If I need to determine the number of groups from a...
# pinot-dev
k
If I need to determine the number of groups from an aggregation query, where the groups are filtered by aggregation result, are there any recommended approaches? E.g. group by minute, sum page views, and I only care about minutes with > 1000 page views - what’s a good way to determine the number of interesting minutes? Assume there can be many (e.g. > 1M groups) for my specific use case, so I can’t do an order by with some large limit.
m
Are you referring to the
Having
clause? If so, that is supported.
k
I can use
having <filter>
to restrict groups, but is there a way to count the number of groups without returning the groups (and using some arbitrarily huge limit)?
(side note - what page is
having
documented on?
m
Having
follows SQL syntax so might not be explicitly documented. But that brings up a good point, perhaps we should catalogue what is supported and what isn't (from SQL).
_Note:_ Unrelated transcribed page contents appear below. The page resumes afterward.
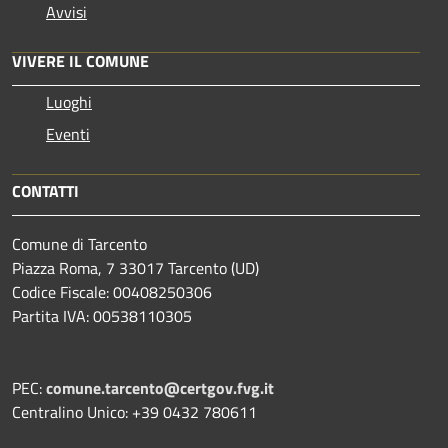
Avvisi
VIVERE IL COMUNE
Luoghi
Eventi
CONTATTI
Comune di Tarcento
Piazza Roma, 7 33017 Tarcento (UD)
Codice Fiscale: 00408250306
Partita IVA: 00538110305
PEC:
comune.tarcento@certgov.fvg.it
Centralino Unico: +39 0432 780611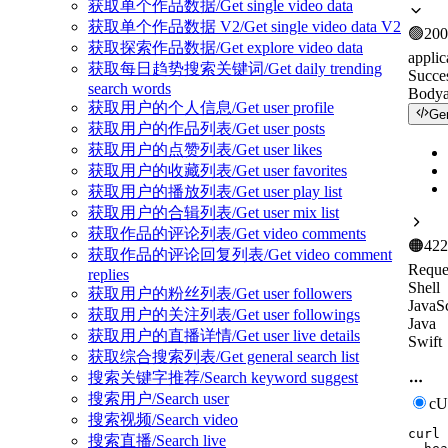
获取单个作品数据/Get single video data
获取单个作品数据 V2/Get single video data V2
🟢
200
获取探索作品数据/Get explore video data
applic
获取每日趋势搜索关键词/Get daily trending
Succe
search words
Body
获取用户的个人信息/Get user profile
Ge
获取用户的作品列表/Get user posts
获取用户的点赞列表/Get user likes
获取用户的收藏列表/Get user favorites
获取用户的播放列表/Get user play list
获取用户的合辑列表/Get user mix list
获取作品的评论列表/Get video comments
🟠
422
获取作品的评论回复列表/Get video comment
Reque
replies
Shell
获取用户的粉丝列表/Get user followers
JavaSc
获取用户的关注列表/Get user followings
Java
获取用户的直播详情/Get user live details
Swift
获取综合搜索列表/Get general search list
搜索关键字推荐/Search keyword suggest
搜索用户/Search user
c
搜索视频/Search video
curl
搜索直播/Search live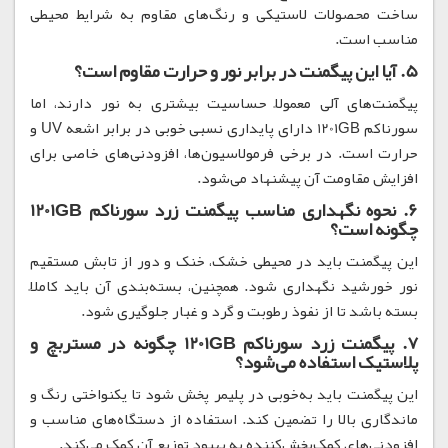
ساخت محصولات لاستیکی و رنگ‌های مقاوم به شرایط محیطی
مناسب است.
5. آیا این پیگمنت در برابر نور و حرارت مقاوم است؟
پیگمنت‌های آلی معمولاً حساسیت بیشتری به نور دارند، اما
سورناکم 1201GB دارای پایداری نسبی خوبی در برابر اشعه UV و
حرارت است. در برخی فرمولاسیون‌ها، افزودنی‌های خاصی برای
افزایش مقاومت آن پیشنهاد می‌شود.
6. نحوه نگهداری مناسب پیگمنت زرد سورناکم 1201GB
چگونه است؟
این پیگمنت باید در محیطی خشک، خنک و دور از تابش مستقیم
نور خورشید نگهداری شود. همچنین، بسته‌بندی آن باید کاملاً
بسته باشد تا از نفوذ رطوبت و گرد و غبار جلوگیری شود.
7. پیگمنت زرد سورناکم 1201GB چگونه در مستربچ و
پلاستیک استفاده می‌شود؟
این پیگمنت باید به‌خوبی در پلیمر پخش شود تا یکنواختی رنگ و
ماندگاری بالا را تضمین کند. استفاده از دستگاه‌های مناسب و
افزودنی‌های کمک‌پخش‌کننده به بهبود توزیع آن کمک می‌کند.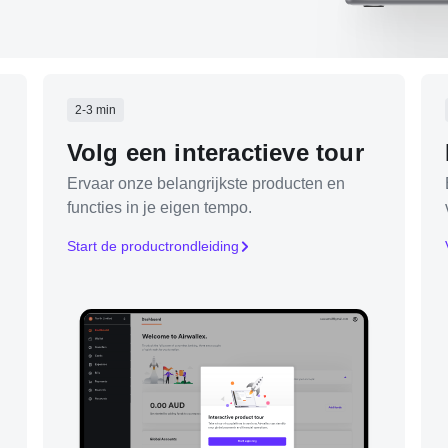
2-3 min
Volg een interactieve tour
Ervaar onze belangrijkste producten en
functies in je eigen tempo.
Start de productrondleiding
I am unsure if there's a better way to do what you want other than
Having
. Perhaps the
Having
implementation can be optimized to do filtering on server side (pre combine) if the query allows for it (for example if a monotonically increasing aggr function has a filter).
k
If the data is segmented by the group key then I would imagine server-side filtering is a possible optimization, otherwise I think you don’t know whether the aggregation results of the gather phase would pass the filter until all results have been combined from all servers. And that means an unbounded amount of memory for the priority map (or whatever is used to collect the results).
m
I was referring to cases like count(*) or sum (with +ve numbers) and filters like xxx > yyy where you can safely do filtering in scatter phase. Agreed though, you can't always do that.